If you find yourself writing this much code around the package, you’re past its threat model — reach for AES-GCM from Node crypto instead:

import { createCipheriv, createDecipheriv, randomBytes } from "node:crypto";


// AES-256-GCM is AEAD: confidentiality + integrity in one primitive.
// crypto-js does not provide GCM mode.

Detecting “value was originally null” vs “decrypt failed”
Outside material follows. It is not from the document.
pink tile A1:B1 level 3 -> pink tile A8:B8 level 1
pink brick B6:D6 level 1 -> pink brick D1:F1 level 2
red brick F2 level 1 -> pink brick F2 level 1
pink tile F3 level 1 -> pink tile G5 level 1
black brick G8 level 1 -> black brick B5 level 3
decrypt returns null for both cases. If you need to distinguish them, wrap the value at encrypt time:

const cipher = encrypt({ value: maybeNull });        // explicit wrapper
const out = decrypt(cipher);
if (out === null) {
  // genuine decrypt failure — wrong key or tampered cipher
} else {
  const value = out.value;   // may legitimately be null
}

Throwaway one-shot encryption

import AES from "crypto-js/aes";
import { encrypt, decrypt } from "@mongez/encryption";
import { randomBytes } from "node:crypto";


// Per-message random key (not "secure," just throwaway):
const key = randomBytes(32).toString("hex");
const c = encrypt({ secret: "tea" }, key, AES);
const v = decrypt(c, key, AES);

The key itself still needs to go somewhere if the recipient is to decrypt — this isn’t asymmetric crypto. For “send key over channel A, message over channel B” you’ve left the package’s territory; use Node crypto or libsodium with proper KDF and AEAD.